その流れを五回繰り返した日、流石に手持ちの金銭が乏しくなったことにより危機感を持った俺はリリスになんとかならないかと頼み込む。
「少しお話をしましょうか」
リリスは俺にそう告げると相談室に案内してくれる。そこで聞かされた内容に俺は溜め息をついた。
「実は、治療に関する問い合わせはいくつかあるんですが、条件が合わない――つまり男性の患者さまであったり、治療方法が受け入れられないとの事で依頼の取り下げをされる方がおられるのも事実です」
リリスはそう話しながら厳しい表情を見せる。彼女としてもなんとか仕事に繋げられないかを模索してくれているのだろう。
「実はさらに悪いことに男性の方々から『男は診れないとかふざけるな!』とか『自分好みの若い女しか治療しないでそうでない時は法外な報酬を要求するクズだ!』とかのデマが流れていて余計に依頼が無い状態になってるんです」
「どうしてそんな事になっているんだ?」
「基本的にはやっかみと不満ですね」
「女性限定なのは女神様のせいだし、別に女性であれば年齢は関係ないんだけどな」
「はい。ナオキさんの言い分は分かります。分かるのですが、この町の人々は病気にしても怪我にしても、もともと薬師が調薬した薬で対応してきた経緯があります。ですので、ほとんど聞いたことのない治癒魔法に対する不安が無いとは言い切れないのが現実なんです」
まあ、リリスの言っていることは間違ってはいない。俺も自分が治療を受ける際に新しい治療方法をと言われても症例が無ければ躊躇しないとは言い切れないからだ。
「では、どうすれば……」
「一介の受付嬢にすぎない私が言う事ではないのかもしれないですけど、この町で仕事をするならば転職をおすすめします」
「転職ですか!?」
「あ、すみません。間違えました。転職ではなくてもうひとつ主となる職業の登録をおすすめします。つまり、治癒魔法士の仕事はたまたま依頼があった時に対応して、日頃は別の仕事で生活費を稼ぐスタイルですね」
「そう言われても俺には治癒魔法しか得意なものが無いからどうすればいいか分からないんだが」
「どんなことでも良いですから、他の人より優れていると感じるものを探しておいてください。それさえ分かればギルドの方で仕事を探してみますので……」
リリスの言葉に僕は唖然としていた。

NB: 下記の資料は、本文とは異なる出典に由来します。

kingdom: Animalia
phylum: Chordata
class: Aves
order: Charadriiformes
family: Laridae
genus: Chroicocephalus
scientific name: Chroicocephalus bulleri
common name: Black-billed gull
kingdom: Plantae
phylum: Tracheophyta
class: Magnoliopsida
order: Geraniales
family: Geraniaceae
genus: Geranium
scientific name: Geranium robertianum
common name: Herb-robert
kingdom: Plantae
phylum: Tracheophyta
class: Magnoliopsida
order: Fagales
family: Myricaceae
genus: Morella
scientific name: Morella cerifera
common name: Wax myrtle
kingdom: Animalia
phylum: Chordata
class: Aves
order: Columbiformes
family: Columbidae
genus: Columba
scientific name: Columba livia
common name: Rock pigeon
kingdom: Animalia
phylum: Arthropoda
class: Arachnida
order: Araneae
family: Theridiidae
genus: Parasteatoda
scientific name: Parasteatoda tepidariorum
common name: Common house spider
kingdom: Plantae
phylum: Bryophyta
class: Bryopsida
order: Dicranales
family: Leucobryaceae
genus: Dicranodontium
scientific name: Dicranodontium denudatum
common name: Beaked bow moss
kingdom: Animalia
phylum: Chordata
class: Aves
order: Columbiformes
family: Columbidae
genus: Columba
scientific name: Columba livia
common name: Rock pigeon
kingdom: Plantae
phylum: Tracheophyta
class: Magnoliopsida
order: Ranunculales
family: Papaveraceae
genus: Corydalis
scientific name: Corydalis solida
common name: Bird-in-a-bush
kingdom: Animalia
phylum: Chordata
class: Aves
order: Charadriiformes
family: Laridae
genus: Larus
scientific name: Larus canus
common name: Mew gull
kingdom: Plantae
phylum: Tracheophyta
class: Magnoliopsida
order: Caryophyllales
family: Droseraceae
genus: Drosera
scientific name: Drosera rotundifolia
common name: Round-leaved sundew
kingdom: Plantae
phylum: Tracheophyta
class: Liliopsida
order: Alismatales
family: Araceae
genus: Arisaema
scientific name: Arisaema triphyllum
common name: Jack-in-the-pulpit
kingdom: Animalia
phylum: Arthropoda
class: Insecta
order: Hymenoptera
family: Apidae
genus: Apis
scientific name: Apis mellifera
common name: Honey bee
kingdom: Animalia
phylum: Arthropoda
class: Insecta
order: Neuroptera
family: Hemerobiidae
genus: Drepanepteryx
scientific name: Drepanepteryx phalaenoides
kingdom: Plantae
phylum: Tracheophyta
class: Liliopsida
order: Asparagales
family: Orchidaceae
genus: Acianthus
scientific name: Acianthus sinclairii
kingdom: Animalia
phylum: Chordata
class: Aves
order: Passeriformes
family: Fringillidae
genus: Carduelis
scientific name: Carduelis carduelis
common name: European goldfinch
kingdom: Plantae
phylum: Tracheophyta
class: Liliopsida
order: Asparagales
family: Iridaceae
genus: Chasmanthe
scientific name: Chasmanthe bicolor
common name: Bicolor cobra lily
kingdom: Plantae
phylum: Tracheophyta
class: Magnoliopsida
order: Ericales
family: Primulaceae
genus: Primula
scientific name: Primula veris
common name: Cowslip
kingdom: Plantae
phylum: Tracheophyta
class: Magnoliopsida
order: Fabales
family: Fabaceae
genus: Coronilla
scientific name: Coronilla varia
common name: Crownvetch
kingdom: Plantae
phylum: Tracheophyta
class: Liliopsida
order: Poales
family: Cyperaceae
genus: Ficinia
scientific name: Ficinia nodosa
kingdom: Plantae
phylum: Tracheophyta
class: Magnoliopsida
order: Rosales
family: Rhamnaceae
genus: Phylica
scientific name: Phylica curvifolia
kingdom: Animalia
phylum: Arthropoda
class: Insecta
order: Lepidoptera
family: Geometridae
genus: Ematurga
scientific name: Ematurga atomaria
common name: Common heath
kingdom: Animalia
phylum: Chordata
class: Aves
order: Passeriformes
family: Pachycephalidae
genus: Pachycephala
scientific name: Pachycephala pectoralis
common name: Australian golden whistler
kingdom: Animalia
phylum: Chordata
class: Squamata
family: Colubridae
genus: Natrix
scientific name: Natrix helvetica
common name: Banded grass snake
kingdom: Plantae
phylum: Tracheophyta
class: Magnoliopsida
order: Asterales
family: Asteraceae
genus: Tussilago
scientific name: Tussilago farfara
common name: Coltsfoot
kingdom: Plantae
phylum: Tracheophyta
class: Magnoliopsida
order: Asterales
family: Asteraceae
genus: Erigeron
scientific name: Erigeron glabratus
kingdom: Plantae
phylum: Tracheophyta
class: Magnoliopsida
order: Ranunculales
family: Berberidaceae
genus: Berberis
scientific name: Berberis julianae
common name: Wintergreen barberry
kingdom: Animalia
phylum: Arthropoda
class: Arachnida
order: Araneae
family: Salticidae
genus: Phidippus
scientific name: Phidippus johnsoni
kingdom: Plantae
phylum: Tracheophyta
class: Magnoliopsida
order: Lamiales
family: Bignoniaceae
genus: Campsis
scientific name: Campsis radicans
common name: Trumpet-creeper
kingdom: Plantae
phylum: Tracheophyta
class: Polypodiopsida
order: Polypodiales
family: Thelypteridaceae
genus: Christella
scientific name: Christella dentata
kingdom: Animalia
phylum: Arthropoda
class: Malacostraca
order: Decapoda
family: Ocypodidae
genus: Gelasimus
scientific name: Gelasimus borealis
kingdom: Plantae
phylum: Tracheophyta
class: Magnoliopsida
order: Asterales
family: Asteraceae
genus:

治癒魔法を極めれば多くの苦しんでいる人を助ける事が出来ると思い、今の能力を選んだのに人々は自分が考えているほど万能な治癒など必要ないのだろうか。
「それか……」
俺が悩んでいるとリリスが別の提案もしてきた。
「それか、領都サナールへ行って知名度を上げる努力をするか……ですね。今のナオキさんはいくら治療の腕が良くても知名度がありませんのではっきり言って信用が足りていませんから」
普通、信用を得るには実績を積むことが必要だ。治療も公開で行えばある程度知名度は上がるかもしれないが、患者を見せ物にしているようで気が引ける。
せめて、手足の骨折とかであれば患部に触るだけだからいけるかもしれないが、そう都合よく依頼があるとは思えない。
「そうですね。領都になれば人も各地から集まってくるでしょうし、もしかしたら俺の条件でも治療を受けてくれる人がいるかもしれないな。それならばすぐにでも出発したいと思うが領都に行く方法を教えてくれるか?」
「そうですね。一般的には定期的に乗り合い馬車が出ていますのでお金を払って馬車でいくのが現実的ですね。ただ、領都までは馬車で五日間くらいかかるのでそれなりにお金もかかります。具体的には金貨二枚ぐらいですね」
「き、金貨二枚。ちょっと今の俺には手が出ない金額だな」
俺は馬車の金額を聞いて本気で歩いて行こうかと思い始めていた時、ふとある事を思い出した。
「あの、アイテムボックスって知ってます?」
「アイテムボックスですか? いえ、聞いた事ありませんね。どういったものなのでしょうか?」
リリスは初めて聞く言葉に首を傾げながら俺に説明を求めた。
「アイテムボックスと言うのは魔法で物を別の空間に入れて運ぶ事の出来る能力の事で収納魔法とも呼ばれているものです。これを使って大量の荷物を運んだりする依頼とかってあったりしますか?」
俺はそう言って側にあった植木鉢を収納してみせた。
「えっ!? 植木鉢は何処にいったんですか?」
目を丸くしてリリスが俺に質問する。それに答えるように俺は収納した植木鉢をアイテムボックスから取り出して元の位置に置いた。
「こんな感じで重たい荷物なんかを移動させたい時に使えるんじゃないかと思うんですけど……」
その一連の流れを把握したリリスは「なんですか、そのデタラメな能力は……」と言いながら思い当たる依頼の書類を棚から取り出して準備してくれたのだった。